The defusing technique for responding is simply to restate, or paraphrase, the question in less emotional words, like this: “Counselor, I believe you’re asking if the customers are getting the proper quality of service for a fair price, and can we justify it. The answer to both questions is yes.” The question was restated, and then answered. To do this, the restatement must contain the key elements that the opposing lawyer had in his; otherwise, it is reduced to manipulation, which is not ethically pure.
The part–true question might sound like this: “Isn’t it possible that an unwarranted expenditure by your company could be overlooked, and that would cost your customers more money?“ The key is, “Isn’t it possible.” That part is true. It is possible; no one is perfect. The “give-to-get” technique is used. This is an “it’s true… and it’s also true…” type of reply, which might work this way: “Yes, it’s true that an unwarranted expenditure could slip through, and if it really happened, it could cost our customers money.
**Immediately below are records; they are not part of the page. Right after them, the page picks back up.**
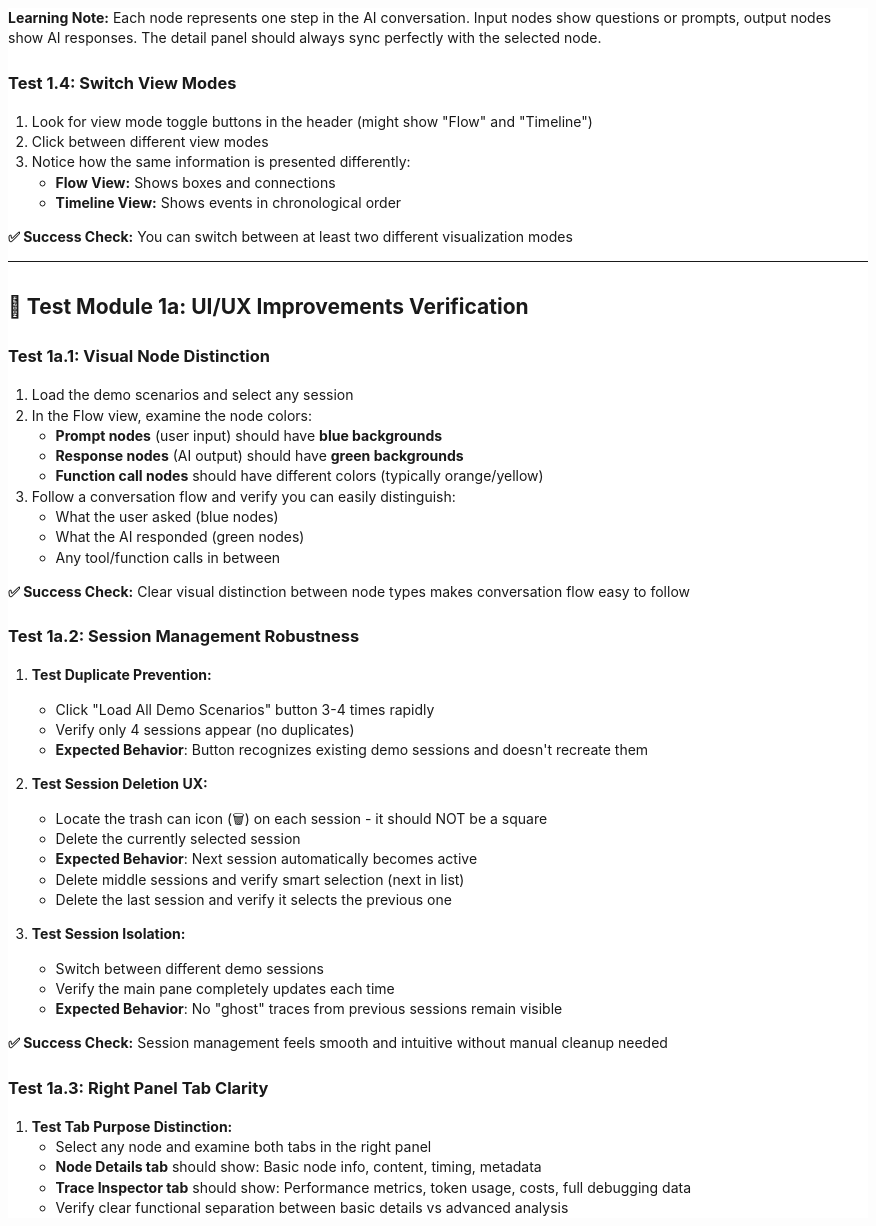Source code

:**Learning Note:** Each node represents one step in the AI conversation. Input nodes show questions or prompts, output nodes show AI responses. The detail panel should always sync perfectly with the selected node.

### **Test 1.4: Switch View Modes**
1. Look for view mode toggle buttons in the header (might show "Flow" and "Timeline")
2. Click between different view modes
3. Notice how the same information is presented differently:
   - **Flow View:** Shows boxes and connections
   - **Timeline View:** Shows events in chronological order

**✅ Success Check:** You can switch between at least two different visualization modes

---

## 🎨 **Test Module 1a: UI/UX Improvements Verification**

### **Test 1a.1: Visual Node Distinction**
1. Load the demo scenarios and select any session
2. In the Flow view, examine the node colors:
   - **Prompt nodes** (user input) should have **blue backgrounds**
   - **Response nodes** (AI output) should have **green backgrounds** 
   - **Function call nodes** should have different colors (typically orange/yellow)
3. Follow a conversation flow and verify you can easily distinguish:
   - What the user asked (blue nodes)
   - What the AI responded (green nodes)
   - Any tool/function calls in between

**✅ Success Check:** Clear visual distinction between node types makes conversation flow easy to follow

### **Test 1a.2: Session Management Robustness**
1. **Test Duplicate Prevention:**
   - Click "Load All Demo Scenarios" button 3-4 times rapidly
   - Verify only 4 sessions appear (no duplicates)
   - **Expected Behavior**: Button recognizes existing demo sessions and doesn't recreate them

2. **Test Session Deletion UX:**
   - Locate the trash can icon (🗑️) on each session - it should NOT be a square
   - Delete the currently selected session
   - **Expected Behavior**: Next session automatically becomes active
   - Delete middle sessions and verify smart selection (next in list)
   - Delete the last session and verify it selects the previous one

3. **Test Session Isolation:**
   - Switch between different demo sessions
   - Verify the main pane completely updates each time
   - **Expected Behavior**: No "ghost" traces from previous sessions remain visible

**✅ Success Check:** Session management feels smooth and intuitive without manual cleanup needed

### **Test 1a.3: Right Panel Tab Clarity**
1. **Test Tab Purpose Distinction:**
   - Select any node and examine both tabs in the right panel
   - **Node Details tab** should show: Basic node info, content, timing, metadata
   - **Trace Inspector tab** should show: Performance metrics, token usage, costs, full debugging data
   - Verify clear functional separation between basic details vs advanced analysis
It’s also true that we have a system of checks and balances. For example…”
When the reverse of the opposing lawyer’s statement is true, a reverse statement is made: “Just the opposite is true.” And when the statement is false and damaging, the reply takes the form of a flat denial: “That is absolutely false.”
The ideal witness
Gossling describes the ideal witness as “well-founded technically in his area of expert testimony, secure in his opinions, with a strong code of ethics. That is, there is nothing he would rather do on the witness stand than fully tell the truth and he is willing to go the extra mile to put the truth in a clear perspective for the hearing examiner. He is so secure that he is willing to share power with the lawyer. The witness who is willing to cooperate on many questions, and then come down with both feet to resist at the appropriate point, is secure enough to share power.”
Most witnesses feel that succeeding well in a hearing and under cross-examination is a matter of doing their homework. The rest is left to chance, and is often called an art. They say that you either have it or you don’t.
“We have a refinement on that point of view,” comments Gossling. “We believe that being a good witness is 50% homework, 40% science, and 10% art. It is the science of effective communication in high-pressure situations that most witnesses lack. Most of us are good at telling the truth, but few of us are good at putting the truth into a clear picture that anyone can understand, and fewer still can do that under pressure. We provide witnesses with the science of communication as well as plenty of opportunity to practice it on videotape with communication models that are step-by-step structures – like following a wiring diagram for circuits. If they can follow the models, they succeed.”